**TEXTO PROPORCIONADO**
☆ ☆ ☆ ☆ ☆

Escrito por: Rodríguez Carrillo Juan
Microsoft ha presentado Muse, un modelo de inteligencia artificial diseñado para transformar cómo se crean y prueban los juegos.
Muse también conocido como WHAM (World and Human Action Model) es capaz de generar gráficos, acciones de jugador y secuencias de gameplay a partir de simples indicaciones. La IA entiende tanto el mundo del juego como las interacciones humanas: puede anticipar movimientos, simular controles y mostrar cómo se verían nuevas ideas en cuestión de segundos.
Lo más interesante es que esta tecnología ya se está probando en juegos internos de Xbox, permitiendo a los estudios visualizar mecánicas, prototipos y escenarios sin tener que invertir meses en desarrollo. En palabras simples, Muse se convierte en un “laboratorio creativo” que acelera la fase más costosa del diseño: la ideación.
Además, Microsoft destaca otro potencial: revivir clásicos del videojuego. Al entrenar Muse con datos históricos de títulos pasados, la IA podría recrear jugabilidad de antaño y adaptarla a plataformas modernas.
Por ahora, Muse no reemplaza a los desarrolladores ni produce juegos listos para lanzamiento comercial. Su enfoque es más bien prototipar y apoyar la creatividad, ofreciendo a los equipos de diseño una herramienta que reduce costes y abre posibilidades nuevas. Con Muse, Microsoft marca un paso decisivo hacia el futuro de la creación interactiva: videojuegos que podrían imaginarse, probarse y evolucionar con la ayuda de la inteligencia artificial.

☆ ☆ ☆ ☆ ☆

**REGISTROS PROPORCIONADOS**
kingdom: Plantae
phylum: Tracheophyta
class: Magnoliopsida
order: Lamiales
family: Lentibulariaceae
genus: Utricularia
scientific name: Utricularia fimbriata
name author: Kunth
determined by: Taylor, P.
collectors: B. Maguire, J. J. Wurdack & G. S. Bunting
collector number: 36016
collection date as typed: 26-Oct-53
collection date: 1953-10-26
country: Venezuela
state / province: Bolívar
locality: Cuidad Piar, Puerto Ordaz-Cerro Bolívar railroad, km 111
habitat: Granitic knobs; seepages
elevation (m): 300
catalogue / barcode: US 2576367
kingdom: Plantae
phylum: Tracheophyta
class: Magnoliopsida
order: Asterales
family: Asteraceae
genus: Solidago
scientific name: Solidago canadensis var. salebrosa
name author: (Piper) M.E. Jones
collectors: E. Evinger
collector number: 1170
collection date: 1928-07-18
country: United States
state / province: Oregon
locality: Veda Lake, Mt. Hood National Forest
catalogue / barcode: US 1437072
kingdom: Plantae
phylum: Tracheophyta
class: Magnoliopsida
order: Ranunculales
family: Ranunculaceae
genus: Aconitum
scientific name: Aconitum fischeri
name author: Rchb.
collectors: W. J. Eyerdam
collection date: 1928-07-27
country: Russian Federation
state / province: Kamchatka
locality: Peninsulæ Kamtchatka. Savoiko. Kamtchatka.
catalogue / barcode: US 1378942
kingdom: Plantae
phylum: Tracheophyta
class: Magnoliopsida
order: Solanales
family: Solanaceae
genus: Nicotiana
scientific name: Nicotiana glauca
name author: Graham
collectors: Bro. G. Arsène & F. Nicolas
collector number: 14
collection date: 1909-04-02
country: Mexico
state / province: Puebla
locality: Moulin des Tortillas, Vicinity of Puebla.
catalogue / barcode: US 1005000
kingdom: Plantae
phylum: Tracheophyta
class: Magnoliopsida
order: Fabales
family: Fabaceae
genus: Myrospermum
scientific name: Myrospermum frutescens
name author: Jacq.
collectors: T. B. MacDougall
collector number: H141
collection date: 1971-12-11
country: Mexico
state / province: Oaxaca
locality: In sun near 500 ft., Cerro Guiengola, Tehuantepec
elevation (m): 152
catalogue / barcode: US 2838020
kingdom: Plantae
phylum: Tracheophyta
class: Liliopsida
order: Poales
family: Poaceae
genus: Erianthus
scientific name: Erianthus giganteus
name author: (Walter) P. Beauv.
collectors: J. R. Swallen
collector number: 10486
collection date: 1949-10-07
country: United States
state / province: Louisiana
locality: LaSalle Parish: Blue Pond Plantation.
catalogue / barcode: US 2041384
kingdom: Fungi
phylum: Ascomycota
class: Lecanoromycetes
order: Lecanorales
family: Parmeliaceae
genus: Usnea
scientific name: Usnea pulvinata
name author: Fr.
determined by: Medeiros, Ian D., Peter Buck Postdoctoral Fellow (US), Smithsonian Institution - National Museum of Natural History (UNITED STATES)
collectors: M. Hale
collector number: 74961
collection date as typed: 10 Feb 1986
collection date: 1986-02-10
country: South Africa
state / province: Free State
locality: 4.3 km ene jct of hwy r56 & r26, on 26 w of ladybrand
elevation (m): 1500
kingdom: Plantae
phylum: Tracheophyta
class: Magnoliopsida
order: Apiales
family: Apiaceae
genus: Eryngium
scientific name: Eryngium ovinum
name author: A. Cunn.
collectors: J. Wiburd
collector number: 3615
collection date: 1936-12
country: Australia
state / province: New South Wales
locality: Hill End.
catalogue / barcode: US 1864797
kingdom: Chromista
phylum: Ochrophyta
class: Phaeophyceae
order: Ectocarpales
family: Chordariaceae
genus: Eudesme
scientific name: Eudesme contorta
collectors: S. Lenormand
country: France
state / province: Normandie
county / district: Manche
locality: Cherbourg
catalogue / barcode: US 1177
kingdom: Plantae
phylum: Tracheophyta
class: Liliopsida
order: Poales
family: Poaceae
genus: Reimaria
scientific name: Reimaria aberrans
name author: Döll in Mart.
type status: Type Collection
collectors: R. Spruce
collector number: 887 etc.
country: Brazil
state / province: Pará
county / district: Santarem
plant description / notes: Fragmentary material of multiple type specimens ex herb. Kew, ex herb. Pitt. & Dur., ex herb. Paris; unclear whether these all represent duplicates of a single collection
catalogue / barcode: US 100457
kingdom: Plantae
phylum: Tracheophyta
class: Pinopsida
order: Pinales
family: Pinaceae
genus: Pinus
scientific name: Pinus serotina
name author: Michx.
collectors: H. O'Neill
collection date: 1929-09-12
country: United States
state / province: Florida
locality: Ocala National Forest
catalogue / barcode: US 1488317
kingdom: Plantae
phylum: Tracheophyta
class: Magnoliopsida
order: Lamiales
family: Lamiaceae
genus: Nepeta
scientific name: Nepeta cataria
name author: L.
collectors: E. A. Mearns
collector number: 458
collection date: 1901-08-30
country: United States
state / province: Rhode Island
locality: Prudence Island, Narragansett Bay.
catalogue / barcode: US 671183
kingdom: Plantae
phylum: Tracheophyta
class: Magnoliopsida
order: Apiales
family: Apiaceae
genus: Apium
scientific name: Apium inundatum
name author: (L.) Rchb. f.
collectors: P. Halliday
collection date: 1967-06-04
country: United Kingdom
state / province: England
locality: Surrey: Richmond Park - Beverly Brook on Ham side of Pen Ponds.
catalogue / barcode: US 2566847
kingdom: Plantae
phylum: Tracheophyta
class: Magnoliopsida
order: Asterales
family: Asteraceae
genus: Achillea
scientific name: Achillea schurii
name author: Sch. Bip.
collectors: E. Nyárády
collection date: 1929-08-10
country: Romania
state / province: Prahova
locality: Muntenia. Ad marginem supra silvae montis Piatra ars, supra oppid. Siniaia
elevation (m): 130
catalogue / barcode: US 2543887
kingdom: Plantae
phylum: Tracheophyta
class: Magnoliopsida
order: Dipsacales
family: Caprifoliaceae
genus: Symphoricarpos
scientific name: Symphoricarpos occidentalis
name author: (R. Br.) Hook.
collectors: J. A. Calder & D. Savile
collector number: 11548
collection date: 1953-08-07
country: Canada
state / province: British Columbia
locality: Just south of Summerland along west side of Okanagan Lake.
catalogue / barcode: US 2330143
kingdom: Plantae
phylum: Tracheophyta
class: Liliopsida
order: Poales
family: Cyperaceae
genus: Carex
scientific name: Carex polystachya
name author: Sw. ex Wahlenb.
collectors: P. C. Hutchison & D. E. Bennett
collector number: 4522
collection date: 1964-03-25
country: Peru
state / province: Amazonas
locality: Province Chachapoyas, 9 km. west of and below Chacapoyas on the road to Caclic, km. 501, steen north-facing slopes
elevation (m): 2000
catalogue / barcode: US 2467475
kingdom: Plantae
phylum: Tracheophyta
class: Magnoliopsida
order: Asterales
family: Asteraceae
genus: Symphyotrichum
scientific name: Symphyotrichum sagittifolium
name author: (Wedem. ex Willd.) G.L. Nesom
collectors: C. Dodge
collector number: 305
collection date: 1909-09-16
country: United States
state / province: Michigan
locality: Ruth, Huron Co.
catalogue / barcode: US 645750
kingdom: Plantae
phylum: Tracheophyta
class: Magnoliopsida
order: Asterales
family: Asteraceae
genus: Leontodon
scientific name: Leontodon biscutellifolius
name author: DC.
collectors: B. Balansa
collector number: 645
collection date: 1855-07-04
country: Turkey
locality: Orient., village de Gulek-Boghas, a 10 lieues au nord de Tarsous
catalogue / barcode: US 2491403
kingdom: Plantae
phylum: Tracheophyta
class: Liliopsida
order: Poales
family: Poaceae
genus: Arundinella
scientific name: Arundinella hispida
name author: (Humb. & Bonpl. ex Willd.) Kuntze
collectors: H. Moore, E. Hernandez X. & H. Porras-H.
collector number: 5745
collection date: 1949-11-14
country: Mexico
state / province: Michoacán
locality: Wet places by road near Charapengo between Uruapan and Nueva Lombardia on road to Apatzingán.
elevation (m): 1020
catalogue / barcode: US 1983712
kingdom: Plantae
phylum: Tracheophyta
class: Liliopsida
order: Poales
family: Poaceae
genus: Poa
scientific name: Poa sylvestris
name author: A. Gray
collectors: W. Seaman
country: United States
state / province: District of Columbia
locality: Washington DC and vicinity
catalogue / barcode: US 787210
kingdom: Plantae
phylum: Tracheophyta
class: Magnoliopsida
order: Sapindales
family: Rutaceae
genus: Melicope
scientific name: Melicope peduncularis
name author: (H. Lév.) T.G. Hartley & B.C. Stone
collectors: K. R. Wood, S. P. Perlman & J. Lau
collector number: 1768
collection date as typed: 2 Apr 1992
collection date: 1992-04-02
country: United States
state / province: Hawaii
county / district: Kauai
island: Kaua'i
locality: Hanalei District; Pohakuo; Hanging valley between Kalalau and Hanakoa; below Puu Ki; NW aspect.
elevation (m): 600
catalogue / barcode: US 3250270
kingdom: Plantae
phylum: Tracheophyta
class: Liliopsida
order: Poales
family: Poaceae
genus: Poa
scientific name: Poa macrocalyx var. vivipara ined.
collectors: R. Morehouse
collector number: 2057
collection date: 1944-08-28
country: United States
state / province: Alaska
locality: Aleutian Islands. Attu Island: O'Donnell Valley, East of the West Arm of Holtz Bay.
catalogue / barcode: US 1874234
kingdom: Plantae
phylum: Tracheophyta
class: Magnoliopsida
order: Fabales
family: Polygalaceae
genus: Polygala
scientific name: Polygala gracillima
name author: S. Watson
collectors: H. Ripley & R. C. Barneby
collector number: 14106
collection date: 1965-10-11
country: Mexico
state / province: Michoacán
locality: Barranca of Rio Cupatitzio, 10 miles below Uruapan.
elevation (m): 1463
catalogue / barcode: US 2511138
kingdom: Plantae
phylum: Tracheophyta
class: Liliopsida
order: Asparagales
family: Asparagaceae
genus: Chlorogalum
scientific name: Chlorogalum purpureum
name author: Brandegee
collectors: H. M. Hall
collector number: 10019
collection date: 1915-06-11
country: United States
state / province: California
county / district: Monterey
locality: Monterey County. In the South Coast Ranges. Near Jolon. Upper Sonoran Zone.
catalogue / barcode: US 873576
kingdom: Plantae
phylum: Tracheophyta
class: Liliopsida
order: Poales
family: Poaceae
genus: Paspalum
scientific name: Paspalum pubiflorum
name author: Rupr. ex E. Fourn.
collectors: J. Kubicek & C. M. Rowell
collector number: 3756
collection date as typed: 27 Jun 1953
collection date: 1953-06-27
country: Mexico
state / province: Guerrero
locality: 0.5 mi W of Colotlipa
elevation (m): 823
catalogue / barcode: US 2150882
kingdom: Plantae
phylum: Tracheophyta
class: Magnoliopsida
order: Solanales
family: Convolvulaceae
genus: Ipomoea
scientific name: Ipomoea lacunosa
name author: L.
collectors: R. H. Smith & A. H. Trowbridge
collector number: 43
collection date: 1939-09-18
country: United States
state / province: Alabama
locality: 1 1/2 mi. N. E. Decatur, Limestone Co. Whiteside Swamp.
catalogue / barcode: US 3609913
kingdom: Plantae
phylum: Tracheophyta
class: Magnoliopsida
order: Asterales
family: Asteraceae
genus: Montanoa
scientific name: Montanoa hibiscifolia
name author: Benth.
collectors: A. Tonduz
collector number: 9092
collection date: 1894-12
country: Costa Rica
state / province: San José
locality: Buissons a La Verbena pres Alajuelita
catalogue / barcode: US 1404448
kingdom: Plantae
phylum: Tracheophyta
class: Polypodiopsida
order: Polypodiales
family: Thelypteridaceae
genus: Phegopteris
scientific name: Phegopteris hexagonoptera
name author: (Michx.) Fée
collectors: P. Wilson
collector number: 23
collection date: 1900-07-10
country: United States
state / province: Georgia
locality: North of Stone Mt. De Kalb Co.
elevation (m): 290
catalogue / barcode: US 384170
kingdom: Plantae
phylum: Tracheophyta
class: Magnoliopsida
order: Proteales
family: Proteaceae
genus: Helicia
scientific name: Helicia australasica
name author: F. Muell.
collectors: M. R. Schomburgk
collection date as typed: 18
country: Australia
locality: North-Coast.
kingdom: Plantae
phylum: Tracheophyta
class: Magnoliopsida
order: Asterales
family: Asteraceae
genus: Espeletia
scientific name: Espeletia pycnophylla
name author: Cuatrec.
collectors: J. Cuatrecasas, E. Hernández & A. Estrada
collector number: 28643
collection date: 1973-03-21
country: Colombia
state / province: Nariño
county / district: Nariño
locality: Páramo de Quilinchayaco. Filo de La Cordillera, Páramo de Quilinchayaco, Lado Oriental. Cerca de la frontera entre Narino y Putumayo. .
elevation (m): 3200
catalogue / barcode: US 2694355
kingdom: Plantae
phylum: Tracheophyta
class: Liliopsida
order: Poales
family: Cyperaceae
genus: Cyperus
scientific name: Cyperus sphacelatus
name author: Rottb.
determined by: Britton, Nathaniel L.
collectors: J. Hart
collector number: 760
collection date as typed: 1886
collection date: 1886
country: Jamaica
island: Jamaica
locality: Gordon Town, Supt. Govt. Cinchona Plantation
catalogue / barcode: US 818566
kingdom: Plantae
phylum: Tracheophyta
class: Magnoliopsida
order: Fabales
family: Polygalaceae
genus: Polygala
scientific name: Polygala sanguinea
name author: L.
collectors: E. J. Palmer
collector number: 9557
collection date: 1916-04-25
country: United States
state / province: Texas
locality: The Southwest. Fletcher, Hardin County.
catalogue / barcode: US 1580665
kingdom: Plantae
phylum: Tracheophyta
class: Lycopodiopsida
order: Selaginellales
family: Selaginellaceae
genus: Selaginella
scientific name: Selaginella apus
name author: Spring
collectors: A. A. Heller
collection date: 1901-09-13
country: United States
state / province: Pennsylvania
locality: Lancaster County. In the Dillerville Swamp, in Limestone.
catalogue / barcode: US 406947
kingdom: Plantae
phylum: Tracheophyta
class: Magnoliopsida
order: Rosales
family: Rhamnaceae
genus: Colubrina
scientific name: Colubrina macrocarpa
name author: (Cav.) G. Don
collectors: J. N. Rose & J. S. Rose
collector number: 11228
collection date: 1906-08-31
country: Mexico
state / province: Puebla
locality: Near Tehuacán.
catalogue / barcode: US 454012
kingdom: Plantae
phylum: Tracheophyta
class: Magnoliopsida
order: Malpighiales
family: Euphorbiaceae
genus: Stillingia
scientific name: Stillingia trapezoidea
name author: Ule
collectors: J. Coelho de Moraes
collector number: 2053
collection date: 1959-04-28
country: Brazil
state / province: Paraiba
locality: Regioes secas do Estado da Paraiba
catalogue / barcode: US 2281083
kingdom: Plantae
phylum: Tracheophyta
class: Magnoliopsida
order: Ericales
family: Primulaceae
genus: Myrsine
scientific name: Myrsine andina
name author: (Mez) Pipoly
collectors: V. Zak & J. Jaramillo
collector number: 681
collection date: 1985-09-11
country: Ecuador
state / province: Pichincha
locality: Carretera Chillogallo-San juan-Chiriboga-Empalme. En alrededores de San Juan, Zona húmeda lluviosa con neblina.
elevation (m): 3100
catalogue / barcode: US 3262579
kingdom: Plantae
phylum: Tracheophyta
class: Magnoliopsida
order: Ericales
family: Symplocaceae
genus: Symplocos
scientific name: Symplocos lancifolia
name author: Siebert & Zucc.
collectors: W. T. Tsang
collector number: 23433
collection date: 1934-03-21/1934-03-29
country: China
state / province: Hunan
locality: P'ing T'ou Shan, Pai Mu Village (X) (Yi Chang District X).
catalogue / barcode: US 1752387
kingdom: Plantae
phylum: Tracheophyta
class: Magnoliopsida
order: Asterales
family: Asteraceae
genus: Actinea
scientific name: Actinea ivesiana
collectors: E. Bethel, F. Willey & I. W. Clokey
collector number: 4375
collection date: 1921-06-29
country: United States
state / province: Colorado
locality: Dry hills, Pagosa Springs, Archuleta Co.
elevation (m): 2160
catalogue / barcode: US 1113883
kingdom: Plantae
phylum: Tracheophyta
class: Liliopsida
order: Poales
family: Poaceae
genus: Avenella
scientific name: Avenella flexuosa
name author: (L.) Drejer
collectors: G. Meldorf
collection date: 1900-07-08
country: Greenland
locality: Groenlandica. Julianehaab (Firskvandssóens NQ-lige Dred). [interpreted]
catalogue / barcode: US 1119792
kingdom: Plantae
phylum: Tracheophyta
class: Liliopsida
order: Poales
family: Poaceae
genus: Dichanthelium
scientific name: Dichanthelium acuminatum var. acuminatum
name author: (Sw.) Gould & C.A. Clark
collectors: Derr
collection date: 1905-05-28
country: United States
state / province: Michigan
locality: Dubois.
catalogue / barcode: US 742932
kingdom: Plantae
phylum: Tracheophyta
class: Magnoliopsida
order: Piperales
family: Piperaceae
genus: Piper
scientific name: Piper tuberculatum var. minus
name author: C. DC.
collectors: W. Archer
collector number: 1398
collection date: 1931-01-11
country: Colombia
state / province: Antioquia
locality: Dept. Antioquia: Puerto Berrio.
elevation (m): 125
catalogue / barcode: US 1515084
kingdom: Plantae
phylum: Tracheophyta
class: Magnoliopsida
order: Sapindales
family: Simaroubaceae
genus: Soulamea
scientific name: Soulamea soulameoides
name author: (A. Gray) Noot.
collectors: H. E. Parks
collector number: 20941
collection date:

☆ ☆ ☆ ☆ ☆

**EXPLORACIÓN DEL MATERIAL**
[A] Copie del texto sobre Muse, sin alterarlo, el fragmento comprendido desde «Por ahora, Muse» hasta «la inteligencia artificial.».
[B] De acuerdo con el texto sobre Muse, ¿qué permitiría a esta IA recrear la jugabilidad de títulos antiguos? Responda en una a tres oraciones.
Los registros no intervienen en este ejercicio.

**RESPUESTAS DEL EJERCICIO**
[A]
Por ahora, Muse no reemplaza a los desarrolladores ni produce juegos listos para lanzamiento comercial. Su enfoque es más bien prototipar y apoyar la creatividad, ofreciendo a los equipos de diseño una herramienta que reduce costes y abre posibilidades nuevas. Con Muse, Microsoft marca un paso decisivo hacia el futuro de la creación interactiva: videojuegos que podrían imaginarse, probarse y evolucionar con la ayuda de la inteligencia artificial.

[B] Lo permitiría su entrenamiento con datos históricos de títulos pasados. Así, la IA podría recrear la jugabilidad de antaño y adaptarla a plataformas modernas.